Г-жа судья кое-как успокоила Бартельми. Никто не может лишить его статуса старшего брата. Что касается опеки, то ничего пока не решено, и пожелания детей тоже будут учитываться. Потом Лоранс зашла к Моргане и объяснила ей, что забирать волосы в тугой обруч за ушами, может быть, не лучший для нее вариант. Потом похвалила чертика, которого нарисовала Венеция, не заостряя внимания на корявой подписи: «Симеон жопа». И на последок посоветовала Симеону сходить к врачу. Вид у него был действительно неважный.
Выйдя на улицу, Лоранс подумала: а может, это и хорошо, что у нее нет ни детей, ни братьев, ни сестер. Плитка шоколада – тут хоть сразу видно, где начало, где конец; а семейные дела…
Жозиана Морлеван не замедлила объявиться. Уже в понедельник вечером, когда в приюте ужинали, она позвонила и пригласила Венецию в Довиль. Малышка, весьма польщенная персональным приглашением, вернулась к столу и объявила старшим:
– Я поеду с Жозианой смотреть море.
– Это хорошо, – сказал Симеон. – Но если ты будешь слишком милой, она захочет, чтобы ты все время была с ней. И мы тебя больше не увидим.
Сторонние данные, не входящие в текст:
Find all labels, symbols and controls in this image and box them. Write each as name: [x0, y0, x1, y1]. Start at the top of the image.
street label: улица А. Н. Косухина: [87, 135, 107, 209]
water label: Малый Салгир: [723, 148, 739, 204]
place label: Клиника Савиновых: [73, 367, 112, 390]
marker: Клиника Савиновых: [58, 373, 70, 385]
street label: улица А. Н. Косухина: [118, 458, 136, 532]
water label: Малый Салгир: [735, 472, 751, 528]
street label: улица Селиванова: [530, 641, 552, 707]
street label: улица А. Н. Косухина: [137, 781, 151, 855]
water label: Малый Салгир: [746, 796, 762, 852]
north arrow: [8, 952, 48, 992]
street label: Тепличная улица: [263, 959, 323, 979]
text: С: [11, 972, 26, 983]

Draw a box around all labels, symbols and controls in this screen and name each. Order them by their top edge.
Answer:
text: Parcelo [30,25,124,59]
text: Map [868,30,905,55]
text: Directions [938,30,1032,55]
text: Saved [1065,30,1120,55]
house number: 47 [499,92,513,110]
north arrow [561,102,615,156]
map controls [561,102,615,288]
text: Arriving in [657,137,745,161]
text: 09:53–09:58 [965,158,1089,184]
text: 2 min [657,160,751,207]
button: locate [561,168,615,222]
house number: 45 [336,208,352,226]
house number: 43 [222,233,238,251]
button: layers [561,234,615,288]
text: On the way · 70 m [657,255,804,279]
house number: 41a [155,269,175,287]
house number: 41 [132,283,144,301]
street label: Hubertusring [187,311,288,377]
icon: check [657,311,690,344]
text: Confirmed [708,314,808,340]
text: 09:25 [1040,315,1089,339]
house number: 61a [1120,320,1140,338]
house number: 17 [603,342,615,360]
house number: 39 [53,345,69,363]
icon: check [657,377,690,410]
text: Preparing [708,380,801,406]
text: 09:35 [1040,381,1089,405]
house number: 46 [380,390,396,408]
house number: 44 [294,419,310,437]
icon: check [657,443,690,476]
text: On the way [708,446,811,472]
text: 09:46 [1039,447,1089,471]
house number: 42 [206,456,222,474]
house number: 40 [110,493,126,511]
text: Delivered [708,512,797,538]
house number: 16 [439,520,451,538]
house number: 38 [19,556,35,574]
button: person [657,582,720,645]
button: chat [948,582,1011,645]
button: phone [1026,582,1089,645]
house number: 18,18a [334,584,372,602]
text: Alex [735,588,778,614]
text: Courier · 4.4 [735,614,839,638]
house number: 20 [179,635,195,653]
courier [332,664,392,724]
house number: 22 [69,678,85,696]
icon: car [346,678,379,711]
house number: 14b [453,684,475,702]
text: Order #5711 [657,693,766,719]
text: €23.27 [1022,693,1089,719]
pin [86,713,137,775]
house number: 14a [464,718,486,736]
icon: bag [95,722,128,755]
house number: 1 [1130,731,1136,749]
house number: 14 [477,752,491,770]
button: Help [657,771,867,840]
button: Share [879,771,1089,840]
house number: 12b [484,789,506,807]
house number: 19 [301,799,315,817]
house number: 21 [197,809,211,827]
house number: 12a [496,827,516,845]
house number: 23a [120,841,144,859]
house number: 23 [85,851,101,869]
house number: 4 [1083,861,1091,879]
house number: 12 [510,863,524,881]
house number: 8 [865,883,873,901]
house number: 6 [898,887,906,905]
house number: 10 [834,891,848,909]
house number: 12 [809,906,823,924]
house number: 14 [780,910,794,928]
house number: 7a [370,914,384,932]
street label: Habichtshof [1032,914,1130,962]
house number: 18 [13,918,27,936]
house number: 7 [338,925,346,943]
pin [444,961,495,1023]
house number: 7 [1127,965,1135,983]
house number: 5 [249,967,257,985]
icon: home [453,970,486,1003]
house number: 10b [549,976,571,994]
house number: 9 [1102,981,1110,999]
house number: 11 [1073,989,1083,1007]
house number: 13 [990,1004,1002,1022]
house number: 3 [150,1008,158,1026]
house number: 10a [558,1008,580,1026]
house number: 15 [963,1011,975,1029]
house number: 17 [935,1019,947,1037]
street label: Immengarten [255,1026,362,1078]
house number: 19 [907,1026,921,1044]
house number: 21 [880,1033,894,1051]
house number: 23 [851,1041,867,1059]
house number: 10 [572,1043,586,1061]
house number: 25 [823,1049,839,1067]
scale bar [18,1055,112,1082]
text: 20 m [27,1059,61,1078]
Венеция чуть не заплакала. Ей хотелось увидеть море и не хотелось, чтобы ее похитили. Она нашла выход:
– Я буду немножко милой.
Но Венеции было всего пять лет. Поцелуи и нежности восторжествовали над ее решимостью, а может быть, и красивый автомобиль, и вилла, и сад… Что касается Жозианы, то ей открылось, что такое счастье: гулять по улицам Довиля с маленькой девочкой, держащейся за ее руку. Все оглядывались на Венецию, любуясь ее разрумянившимися на ветру щечками, сияющими при виде каруселей глазами, ее позами маленькой кинозвезды.
– Какая она прелесть, – говорила Жозиана мужу. – Правда, Франсуа?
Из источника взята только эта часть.